I never want to do it again, ever– but the process really wasn’t so bad once I adjusted the way I was thinking about it. I saw someone tweet (hi, Shannon!) that someone else had told them to think about the exams as writing days. And we all know I love to write, so that’s what I did. It took some of the pressure off and allowed me to get carried away by my ideas.

Practically speaking, I spent about 30 minutes getting myself organized for writing– selecting the books I wanted to use, jotting down ideas, connecting the dots. Once I had my outline, I just let my fingers fly. I wrote almost every day (in a Googledoc so there was no fear of losing my writing) for at least two and half hours without stopping. I would write until I had exhausted myself, then I would take a break for lunch, catch a second wind and then write for two more hours. I usually started to fade somewhere around 3 o’clock, which is when I’d start to round out my answers, read over everything and edit. I would add a sentence here, delete a sentence there, until it sounded the way I wanted. By 4 o’clock I had, on average, around 15 pages of work that I downloaded from Googledocs into a word document, then attached to the email that the questions had arrived in. I would submit them the moment the clock struck 4 and feel my body slump with pride and exhaustion at having finished another day.

I walked around the house with a mixture of fatigue and satisfaction for a few minutes after submitting each test, riding on the high of finishing, before I started on my relaxation routine.
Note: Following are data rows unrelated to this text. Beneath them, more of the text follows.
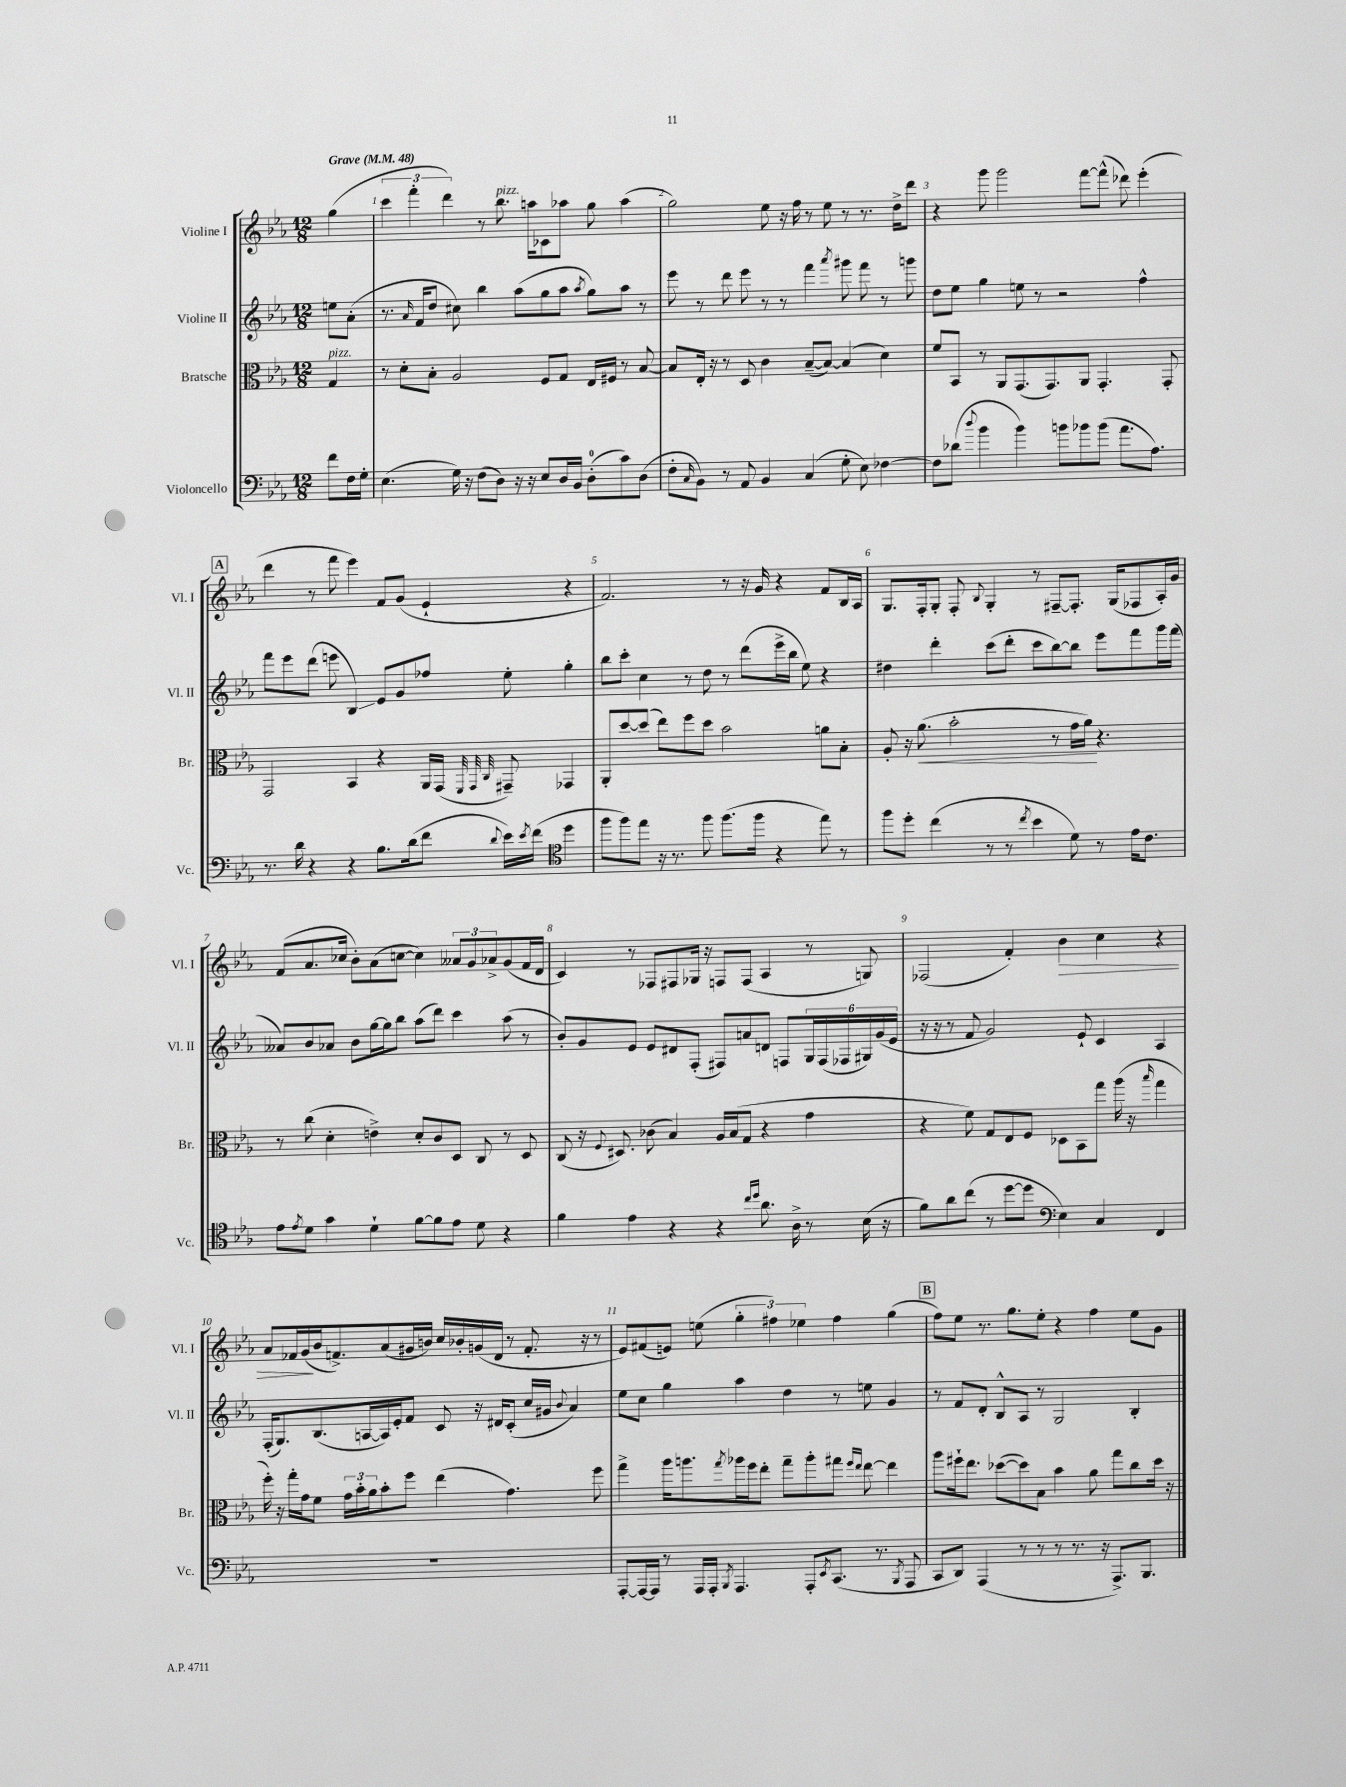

**kern	**kern	**kern	**kern
*staff4	*staff3	*staff2	*staff1
*clefF4	*clefC3	*clefG2	*clefG2
*k[b-e-a-]	*k[b-e-a-]	*k[b-e-a-]	*k[b-e-a-]
*M12/8	*M12/8	*M12/8	*M12/8
*MM48	*MM48	*MM48	*MM48
8f	4G	8ee	(4gg
16F	.	(8a-'	.
16G'	.	.	.
=	=	=	=
(4.E-	8r	8.r	6ccc
.	8d'	.	.
.	.	.	6fff'
.	.	16qqa-	.
.	.	16f	.
.	8B-'	8dd	.
.	.	.	6ddd)
16G)	2A-	8cc#)	.
16r	.	.	.
(8F	.	4bb-	8r
8D)	.	.	8.bb-
16r	.	(8aa-	.
16r	.	.	16aa
8E-	8F	8gg	8c-
16D	8G	8aa-	8aa-
16BB-	.	.	.
.	.	8qaa-	.
(8D'	16E-	8gg)	8gg
.	16F#	.	.
8c)	8r	8aa-	(4aa-
(8D	[8B-	8r	.
=	=	=	=
8F'	8B-]	8eee-	2gg)
16qqC	.	.	.
8BB-)	16E-'	8r	.
.	16r	.	.
8r	8r	8ddd	.
8AA-	8D	8eee-	.
4BB-	4c	8r	8ee-
.	.	8r	16r
.	.	.	16ff
(4C	([8B-~	4fff	8r
.	8B-_)	.	8ee-
.	.	8qaaa-	.
8G'	(4B-]	8ggg#	8r
8E-)	.	8fff	8.r
[4F-	4d)	8r	.
.	.	.	16dd^
.	.	8ggg	8ddd
=	=	=	=
8F-]	8f	8dd	4r
(8d-	8BB-	8ee-	.
8qqdd	.	.	.
4b-	8r	4gg	8ggg
.	8AA-	.	2ggg
4b-)	(8.GG	8ee	.
.	.	8r	.
.	8.GG)	.	.
8b	.	2r	.
8b-	8AA-	.	[8fff
(8b-	4.GG'	.	(8fff^^]
8.a-	.	.	8ddd-)
.	.	4ff^^	(4eee-'
8.A-)	.	.	.
.	8GG'	.	.
=	=	=	=
8.r	2GG	8fff	4ddd
.	.	8eee-	.
16d	.	.	.
4r	.	(8ddd	8r
.	.	8eee	8fff
4r	4BB-	4B-)	4eee-)
8.B-	4r	8e-	8f
.	.	8g	(8g
(16d	.	.	.
8f	16AA-	8ff-	4e-`
.	(16GG	.	.
.	32qqFF	.	.
.	32qqGG	.	.
8qqd	32qqC	.	.
16e-)	8GG#~)	8ee-'	.
8qe-	.	.	.
(16f	.	.	.
*clefC4	*	*	*
4dd	4GG-	4gg'	4r
=	=	=	=
8ff	8AA-'	8bb-	2.f)
8ff)	[8dd	8ccc'	.
8ee-	(8dd]	4cc	.
16r	8ee-)	.	.
8.r	.	.	.
.	8ff	8r	.
8ff	8dd	8dd	.
(8.ff	2b-	8r	8r
.	.	(8ddd	16r
16ff	.	.	16g
4r	.	16eee-^	4r
.	.	16bb-	.
.	.	8ee-)	.
8ee-)	8a	4r	8f
8r	8B-'	.	16B-
.	.	.	16A-
=	=	=	=
8ff	8A-'	4dd#	8.G
8dd'	16r	.	.
.	(8.a-	.	16F'
(4cc	.	4ddd'	8G'
.	2b-'	.	8F'
.	.	.	8qqB-
8r	.	(8ccc	4G'
8r	.	8ddd'	.
8qcc	.	.	.
4b-	.	8ccc	8r
.	8r	[8bb-)	[8F#~
8d)	16g	8bb-]	8.F#']
.	16a-)	.	.
8r	4.r	8eee-	.
.	.	.	(16G
16e-	.	8fff	8F-
8.c	.	.	.
.	.	16ggg	16A-')
.	.	(16fff	16g
=	=	=	=
8e-	8r	8a--)	(8f
8qe-	.	.	.
8d	(8cc	8b-	8.a-
4g	4d'	8a-	.
.	.	.	16cc-
.	.	8b-	8b-')
4d`	4e^)	[16gg	(8a-
.	.	16gg]	.
.	.	8bb-	[8cc
[8f	8d'	(8aa-	4cc])
8f]	8c	8ddd)	.
8e-	8D	4ccc	12a--
.	.	.	12g
8d	8C	.	.
.	.	.	12a-^
4r	8r	(8aa-	(8g
.	8D	8r	16f
.	.	.	16d
=	=	=	=
4f	(8C	8b-')	4c)
.	16r	8g	.
.	8qqF	.	.
.	8.D#)	.	.
4e-	.	8e-	8r
.	(8c-	8e-	8F-
4r	4B-)	8d#	8F#
.	.	(8F'	16G-
.	.	.	16r
4r	16A-	8F#)	8F
.	(16B-	.	.
.	8G	8a	(8F
16qqcc	.	.	.
16qqdd	.	.	.
8.a-	4r	8d	4A-
.	.	8F	.
16A-^	.	.	.
8r	4g	24G	8r
.	.	(24F	.
.	.	24F-	.
(16B-	.	24G#)	8G)
.	.	(24g	.
16r	.	.	.
.	.	24e-	.
=	=	=	=
8f)	4r	16r	(2F-
.	.	16r	.
8a-	.	8r	.
(8cc	8f)	8f	.
8r	8G	2g)	.
[8dd	8E-	.	4f')
8dd]	8F	.	.
*clefF4	*	*	*
4E-)	8D-	.	4b-
.	8BB-	8e-`	.
4C	8gg	4c	4cc
.	(16aa-	.	.
.	16r	.	.
.	16qqbb-	.	.
4FF	4gg	4A-	4r
=	=	=	=
1.r	16ff')	(16F'	8a-
.	16r	8.G)	.
.	16gg'	.	16f-
.	16g	.	(16g
.	8f	(8.B-	16b-
.	.	.	8.f^)
.	24g	.	.
.	24b-'	.	.
.	.	[16A	.
.	24a-	.	.
.	8b-'	16A])	(8a-
.	.	16e-'	.
.	8ff	8f	16g#
.	.	.	16b)
.	(4ee-	8c	16cc
.	.	.	16b-'
.	.	16r	(16g
.	.	16d#	16d
.	4.g)	(8c'	8r
.	.	16cc	8.f'
.	.	16g#	.
.	.	8qqb-	.
.	.	4a-)	.
.	.	.	16r
.	8ff	.	8r
=	=	=	=
[8AAA-'	4gg^	8ee-	8e-)
16AAA-_	.	8cc	(8f#
16AAA-]	.	.	.
8r	16aa-	4gg	8e)
.	8.aa	.	.
16AAA-	.	.	(8ee
16AAA-'	.	.	.
8qBBB-	8qgg	.	.
4.AAA-	16aa-	4aa-	6gg'
.	16ff	.	.
.	8ee-'	.	.
.	.	.	6ff#)
.	8gg~	4dd	.
.	.	.	6ee-
8AAA-'	8aa-'	.	.
8qEE-	.	.	.
(8.CC	8gg#	8r	4ff#
.	16qqff	.	.
.	16qqee-	.	.
.	[8ee-	8ee	.
8.r	.	.	.
.	4ee-]	4g	(4gg
8qBBB-	.	.	.
8AAA-	.	.	.
=	=	=	=
8CC	8aa-	8r	8ff)
8DD)	16ff#`	8f	8ee-
.	8.ee-	.	.
(4AAA-	.	8d'	8.r
.	([8dd-	8B-^^	.
.	.	.	8.gg
8r	8dd-])	8A-	.
8r	8B-	8r	8ee-'
8r	4b-	2G	4r
8.r	.	.	.
.	8a-	.	4ff
16r	.	.	.
8.AAA-^)	8gg	.	.
.	8cc	4B-'	8ee-
8.BBB-	.	.	.
.	16dd-	.	8g
.	16r	.	.
==	==	==	==
*-	*-	*-	*-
I would have a cider, my drink of choice, call my dad, do a facemask and meditate while the mask was on. Then I would spend some time either mindlessly flipping back and forth between the Vampire Diaries and Gilmore Girls or else reading a few pages in Justin Reynolds’ Opposite of Always. I’d have dinner then spend a little time looking at notes for the next day. It wasn’t a hard core study session, just a casual flip through notes. Even on my day off, I spent most of my time laying around. I was actually so wound up and buzzing with energy that I was convinced I should’ve just scheduled my exams to go straight through.

Thank God I gave myself that Wednesday break because by Friday at 2, I was crawling to the finish line. I think my answers were good that day, but it was obvious that I was running out of steam. Those were my shortest answers and probably my least well developed.

I wrote as much as I could on that last day and it was the only day that I submitted my answers before 4. I couldn’t look at my writing any more. I had written almost 60 pages total and I was done. I hit send and immediately a blanket of fatigue hit me. I had been running on adrenaline for pretty much the entire week.

I made a celebratory Target run and had dinner out with my parents. I was going to watch Into the Spider-Verse, but the fatigue won. I was out like a light before ten.

Of course, Karin Wulf was right all along: It was the process. Because I had carefully done my work over the last several months, I was more than prepared to take the exam.

I’m thisclose to ABD (All But Dissertation). Just an oral exam standing in my way.

But after surviving this ordeal, I can survive an hour with four people who only want me to succeed. The hard part is over.

And just like Professor Harold tweeted at me, I need to relax, but I won’t: I’m already plotting what comes next.

I’m too eager, too hungry, to relax– not when Ravynn K. Stringfield, Ph.D. is closer than ever.